## TEXT SEGMENT
:::::

Archives, Assets and Audiences: new modes to engage audiences with archival content and heritage sites

Lead Research Organisation: University of Nottingham
Department Name: School of Computer Science

Abstract

The arts and humanities have a strong tradition of building, maintaining and using archives as part of their research. The creative industries also exploit archives, but refer to them as databases of assets from which they generate experiences for public audiences. In turn, social media now enable these audiences to contribute back to archives by commenting, tagging, annotating and uploading their own media.

Our proposal addresses the potential for a productive collision of archives, assets and audiences to the benefit of all concerned by bringing together academics with the creative industries, and engaging both with diverse audiences. In order to drive this vision forward, we will focus on industrial heritage as a target sector of the creative industries, specifically on the three themes of i) enlightenment and innovation; ii) cultures of work, welfare and play; and iii) the rise, fall and re-invention of industry. This focus builds on the rich heritage of our region; the expertise of our three university partners, Nottingham, Leicester, and Nottingham Trent; and the interests and resources of a wide network of industry and cultural partners.

:::::

According to the project abstract above, which three universities are the partners?

## DATA BLOCK

:::::

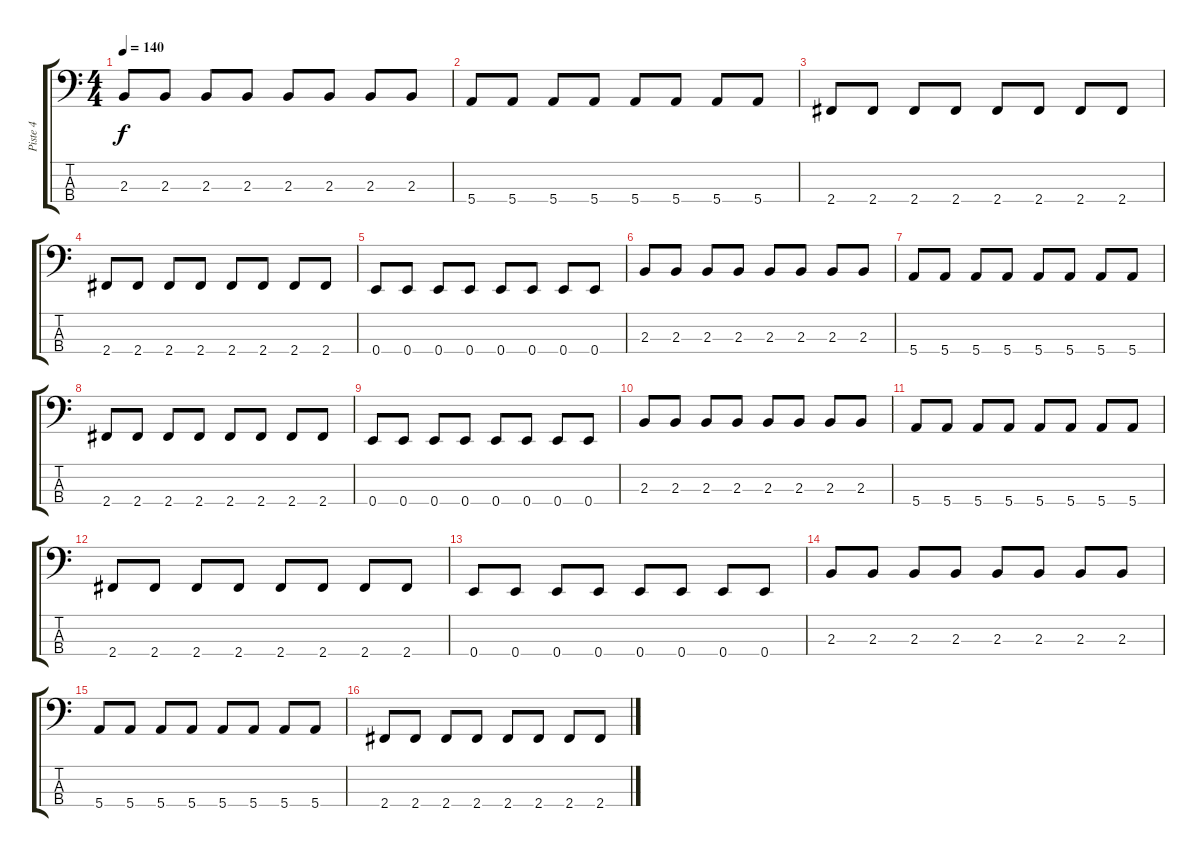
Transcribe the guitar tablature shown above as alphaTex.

:::::

## TASK RESULT
Nottingham, Leicester, and Nottingham Trent.